Treatment does not need to be voluntary to be effective
Sanctions or enticements from family, employment settings, and/or the criminal justice system can significantly increase treatment entry, retention rates, and the ultimate success of drug treatment interventions.
Residential Drug Treatment
Residential treatment programs are usually the most effective, especially for those with more severe problems. For example, therapeutic communities (TCs) are highly structured programs in which patients remain at a residence, typically for 6 to 12 months. TCs differ from other treatment approaches principally in their use of the community—treatment staff and those in recovery—as a key agent of change to influence patient attitudes, perceptions, and behaviors associated with drug use. Patients in TCs may include those with relatively long histories of drug addiction, involvement in serious criminal activities, and seriously impaired social functioning. TCs are now also being designed to accommodate the needs of women who are pregnant or have children. The focus of the TC is on the resocialization of the patient to a drug-free, crime–free lifestyle.
Addiction Treatments Including Medications
Medications can be used to help with different aspects of the addiction treatment process.
Medications offer help in suppressing withdrawal symptoms during detoxification. However, medically assisted detoxification is not in itself “treatment” – it is only the first step in the treatment process. Patients who go through medically assisted withdrawal but do not receive any further treatment show drug abuse patterns similar to those who were never treated.
Medications can be used to help reestablish normal brain function and to prevent relapse and diminish cravings. Currently there are medications for opioids (heroin, morphine), tobacco (nicotine), and alcohol addiction and are developing others for treating stimulant (cocaine, methamphetamine) and cannabis (marijuana) addiction. Most people with severe addiction problems, however, are polydrug users (users of more than one drug) and will require treatment for all of the substances that they abuse.
Behavioral Addiction Treatments
Behavioral treatments help patients engage in the treatment process, modify their attitudes and behaviors related to drug abuse, and increase healthy life skills. These treatments can also enhance the effectiveness of medications and help people stay in treatment longer. Treatment for drug abuse and addiction can be delivered in many different settings using a variety of behavioral approaches.

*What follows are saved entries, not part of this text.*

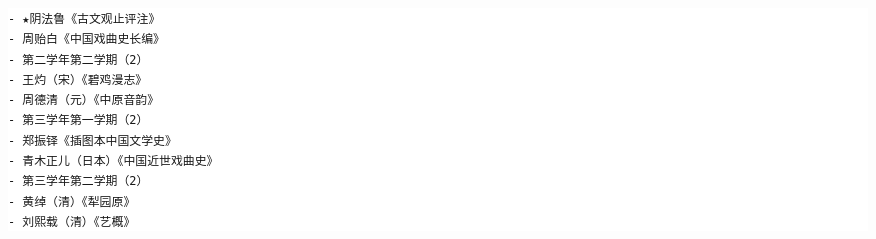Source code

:     - ★阴法鲁《古文观止评注》
    - 周贻白《中国戏曲史长编》
    - 第二学年第二学期（2）
    - 王灼（宋）《碧鸡漫志》
    - 周德清（元）《中原音韵》
    - 第三学年第一学期（2）
    - 郑振铎《插图本中国文学史》
    - 青木正儿（日本）《中国近世戏曲史》
    - 第三学年第二学期（2）
    - 黄绰（清）《犁园原》
    - 刘熙载（清）《艺概》
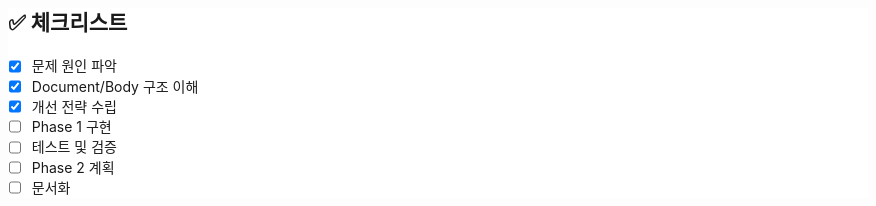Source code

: ## ✅ 체크리스트

- [x] 문제 원인 파악
- [x] Document/Body 구조 이해
- [x] 개선 전략 수립
- [ ] Phase 1 구현
- [ ] 테스트 및 검증
- [ ] Phase 2 계획
- [ ] 문서화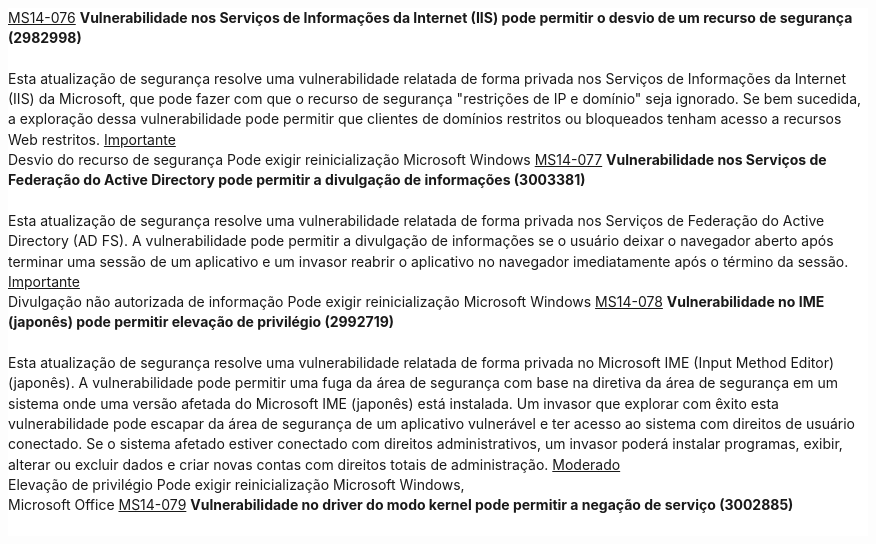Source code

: <tr class="odd">
<td style="border:1px solid black;"><a href="https://technet.microsoft.com/pt-br/library/security/ms14-076">MS14-076</a></td>
<td style="border:1px solid black;"><strong>Vulnerabilidade nos Serviços de Informações da Internet (IIS) pode permitir o desvio de um recurso de segurança (2982998)<br />
<br />
</strong>Esta atualização de segurança resolve uma vulnerabilidade relatada de forma privada nos Serviços de Informações da Internet (IIS) da Microsoft, que pode fazer com que o recurso de segurança &quot;restrições de IP e domínio&quot; seja ignorado. Se bem sucedida, a exploração dessa vulnerabilidade pode permitir que clientes de domínios restritos ou bloqueados tenham acesso a recursos Web restritos.</td>
<td style="border:1px solid black;"><a href="http://technet.microsoft.com/pt-br/security/gg309177.aspx">Importante</a><br />
Desvio do recurso de segurança</td>
<td style="border:1px solid black;">Pode exigir reinicialização</td>
<td style="border:1px solid black;">Microsoft Windows</td>
</tr>
<tr class="even">
<td style="border:1px solid black;"><a href="https://technet.microsoft.com/pt-br/library/security/ms14-077">MS14-077</a></td>
<td style="border:1px solid black;"><strong>Vulnerabilidade nos Serviços de Federação do Active Directory pode permitir a divulgação de informações (3003381)<br />
<br />
</strong>Esta atualização de segurança resolve uma vulnerabilidade relatada de forma privada nos Serviços de Federação do Active Directory (AD FS). A vulnerabilidade pode permitir a divulgação de informações se o usuário deixar o navegador aberto após terminar uma sessão de um aplicativo e um invasor reabrir o aplicativo no navegador imediatamente após o término da sessão.</td>
<td style="border:1px solid black;"><a href="http://technet.microsoft.com/pt-br/security/gg309177.aspx">Importante</a><br />
Divulgação não autorizada de informação</td>
<td style="border:1px solid black;">Pode exigir reinicialização</td>
<td style="border:1px solid black;">Microsoft Windows</td>
</tr>
<tr class="odd">
<td style="border:1px solid black;"><a href="https://technet.microsoft.com/pt-br/library/security/ms14-078">MS14-078</a></td>
<td style="border:1px solid black;"><strong>Vulnerabilidade no IME (japonês) pode permitir elevação de privilégio (2992719)<br />
<br />
</strong>Esta atualização de segurança resolve uma vulnerabilidade relatada de forma privada no Microsoft IME (Input Method Editor) (japonês). A vulnerabilidade pode permitir uma fuga da área de segurança com base na diretiva da área de segurança em um sistema onde uma versão afetada do Microsoft IME (japonês) está instalada. Um invasor que explorar com êxito esta vulnerabilidade pode escapar da área de segurança de um aplicativo vulnerável e ter acesso ao sistema com direitos de usuário conectado. Se o sistema afetado estiver conectado com direitos administrativos, um invasor poderá instalar programas, exibir, alterar ou excluir dados e criar novas contas com direitos totais de administração.</td>
<td style="border:1px solid black;"><a href="http://technet.microsoft.com/pt-br/security/gg309177.aspx">Moderado</a><br />
Elevação de privilégio</td>
<td style="border:1px solid black;">Pode exigir reinicialização</td>
<td style="border:1px solid black;">Microsoft Windows,<br />
Microsoft Office</td>
</tr>
<tr class="even">
<td style="border:1px solid black;"><a href="https://technet.microsoft.com/pt-br/library/security/ms14-079">MS14-079</a></td>
<td style="border:1px solid black;"><strong>Vulnerabilidade no driver do modo kernel pode permitir a negação de serviço (3002885)<br />
<br />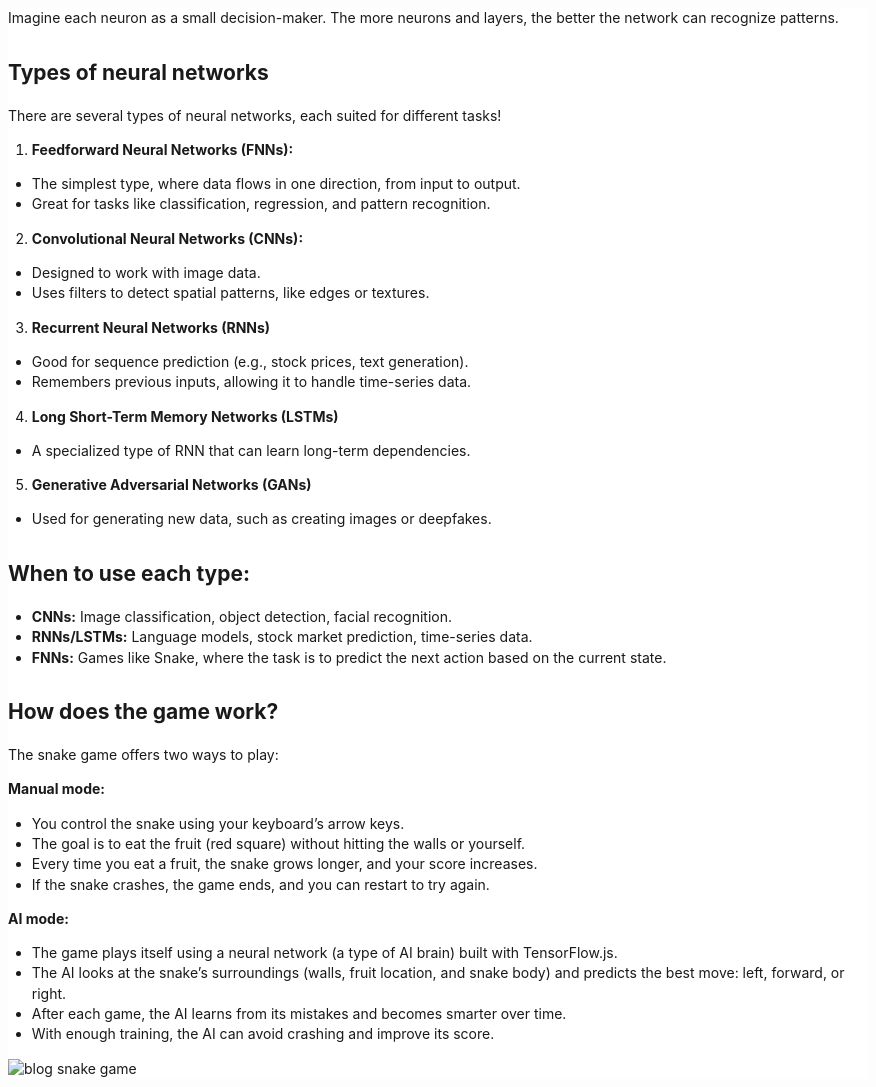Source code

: Imagine each neuron as a small decision-maker. The more neurons and layers, the better the network can recognize patterns.

## Types of neural networks

There are several types of neural networks, each suited for different tasks!

1. **Feedforward Neural Networks (FNNs):**

- The simplest type, where data flows in one direction, from input to output.
- Great for tasks like classification, regression, and pattern recognition.

2. **Convolutional Neural Networks (CNNs):**

- Designed to work with image data.
- Uses filters to detect spatial patterns, like edges or textures.

3. **Recurrent Neural Networks (RNNs)**

- Good for sequence prediction (e.g., stock prices, text generation).
- Remembers previous inputs, allowing it to handle time-series data.

4. **Long Short-Term Memory Networks (LSTMs)**

- A specialized type of RNN that can learn long-term dependencies.

5. **Generative Adversarial Networks (GANs)**

- Used for generating new data, such as creating images or deepfakes.

## When to use each type:

- **CNNs:** Image classification, object detection, facial recognition.
- **RNNs/LSTMs:** Language models, stock market prediction, time-series data.
- **FNNs:** Games like Snake, where the task is to predict the next action based on the current state.

## How does the game work?

The snake game offers two ways to play:

**Manual mode:**

- You control the snake using your keyboard’s arrow keys.
- The goal is to eat the fruit (red square) without hitting the walls or yourself.
- Every time you eat a fruit, the snake grows longer, and your score increases.
- If the snake crashes, the game ends, and you can restart to try again.

**AI mode:**

- The game plays itself using a neural network (a type of AI brain) built with TensorFlow.js.
- The AI looks at the snake’s surroundings (walls, fruit location, and snake body) and predicts the best move: left, forward, or right.
- After each game, the AI learns from its mistakes and becomes smarter over time.
- With enough training, the AI can avoid crashing and improve its score.

![blog snake game](https://www.docker.com/app/uploads/2025/03/blog-snake-game-262x300.gif "- blog snake game")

Outpatient behavioral treatment encompasses a wide variety of programs for patients who visit a clinic at regular intervals. Most of the programs involve individual or group drug addiction counseling.
12 Step Programs
A twelve-step program is a set of guiding principles outlining a course of action for recovery from addiction, compulsion, or other behavioral problems. Originally proposed by Alcoholics Anonymous (AA) as a method of recovery from alcoholism, the Twelve Steps were first published in the book, Alcoholics Anonymous: The Story of How More Than One Hundred Men Have Recovered From Alcoholism in 1939. The method was then adapted and became the foundation of other twelve-step programs such as Narcotics Anonymous, Overeaters Anonymous, Co-Dependents Anonymous and Debtors Anonymous.
The criticisms of twelve-step groups are as varied as the pathologies they address. People have attended twelve-step meetings, only to find success eluded them. Their varied success rate and the belief in a Higher Power suggested in them, are common criticisms of their universal applicability and efficacy.